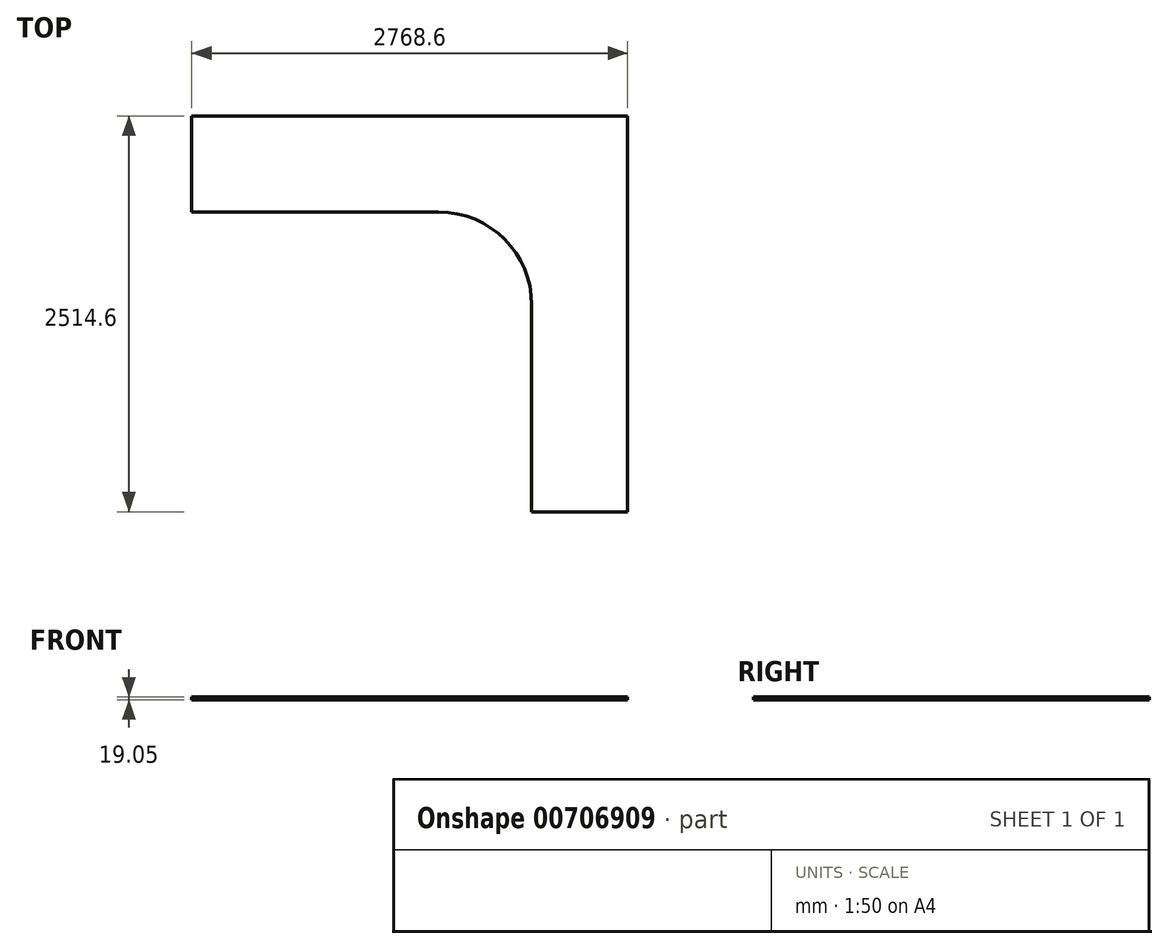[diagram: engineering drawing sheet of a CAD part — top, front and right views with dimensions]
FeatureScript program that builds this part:
annotation { "Feature Type Name" : "Feature", "Feature Type Description" : "" }
export const myFeature = defineFeature(function(context is Context, id is Id, definition is map)
    precondition{}
    {
        {
            var Q0;
            Q0=qCreatedBy(makeId("Top.planeOp"),FACE);
            var sketch = newSketch(context, id + "F0", { "sketchPlane" : qUnion([Q0])});
            skLineSegment(sketch, "E0.bottom", {"start": v(590.55, 0) * mm, "end": v(1200.15, 0) * mm});
            skLineSegment(sketch, "E0.top", {"start": v(0, 1200.15) * mm, "end": v(1200.15, 1200.15) * mm});
            skLineSegment(sketch, "E0.left", {"start": v(0, 590.55) * mm, "end": v(0, 1200.15) * mm});
            skLineSegment(sketch, "E0.right", {"start": v(1200.15, 0) * mm, "end": v(1200.15, 1200.15) * mm});
            skArc(sketch, "E1", {"start": v(590.55, 0) * mm, "mid": v(417.58, 417.58) * mm, "end": v(0, 590.55) * mm});
            skLineSegment(sketch, "E2.bottom", {"start": v(0, 590.55) * mm, "end": v(-1568.45, 590.55) * mm});
            skLineSegment(sketch, "E2.top", {"start": v(0, 1200.15) * mm, "end": v(-1568.45, 1200.15) * mm});
            skLineSegment(sketch, "E2.right", {"start": v(-1568.45, 590.55) * mm, "end": v(-1568.45, 1200.15) * mm});
            skLineSegment(sketch, "E3.top", {"start": v(590.55, -1314.45) * mm, "end": v(1200.15, -1314.45) * mm});
            skLineSegment(sketch, "E3.left", {"start": v(590.55, 0) * mm, "end": v(590.55, -1314.45) * mm});
            skLineSegment(sketch, "E3.right", {"start": v(1200.15, 0) * mm, "end": v(1200.15, -1314.45) * mm});
            skSolve(sketch);
        }
        {
            var Q0;
            Q0=makeQuery(id+"F0.imprint","IMPRINT",FACE,{"disambiguationData":[TD([[makeQuery(id+"F0.imprint","IMPRINT",EDGE,{"derivedFrom":sQuery(id+"F0.wireOp",EDGE,"E2.bottom")}),-1.0]])]});
            var Q1;
            Q1=makeQuery(id+"F0.imprint","IMPRINT",FACE,{"disambiguationData":[TD([[makeQuery(id+"F0.imprint","IMPRINT",EDGE,{"derivedFrom":sQuery(id+"F0.wireOp",EDGE,"E0.top")}),-1.0]])]});
            var Q2;
            Q2=makeQuery(id+"F0.imprint","IMPRINT",FACE,{"disambiguationData":[TD([[makeQuery(id+"F0.imprint","IMPRINT",EDGE,{"derivedFrom":sQuery(id+"F0.wireOp",EDGE,"E0.bottom")}),-1.0]])]});
            extrude(context, id + "F1", {"entities" : qUnion([Q0, Q1, Q2]), "depth" : 19.05 * mm, "offsetDistance" : 25.4 * mm});
        }
    });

····················

Show each line from the rows above that contains the string "makeQuery".

* ANSWER FOR THE TASK:
            Q0=makeQuery(id+"F0.imprint","IMPRINT",FACE,{"disambiguationData":[TD([[makeQuery(id+"F0.imprint","IMPRINT",EDGE,{"derivedFrom":sQuery(id+"F0.wireOp",EDGE,"E2.bottom")}),-1.0]])]});
            Q1=makeQuery(id+"F0.imprint","IMPRINT",FACE,{"disambiguationData":[TD([[makeQuery(id+"F0.imprint","IMPRINT",EDGE,{"derivedFrom":sQuery(id+"F0.wireOp",EDGE,"E0.top")}),-1.0]])]});
            Q2=makeQuery(id+"F0.imprint","IMPRINT",FACE,{"disambiguationData":[TD([[makeQuery(id+"F0.imprint","IMPRINT",EDGE,{"derivedFrom":sQuery(id+"F0.wireOp",EDGE,"E0.bottom")}),-1.0]])]});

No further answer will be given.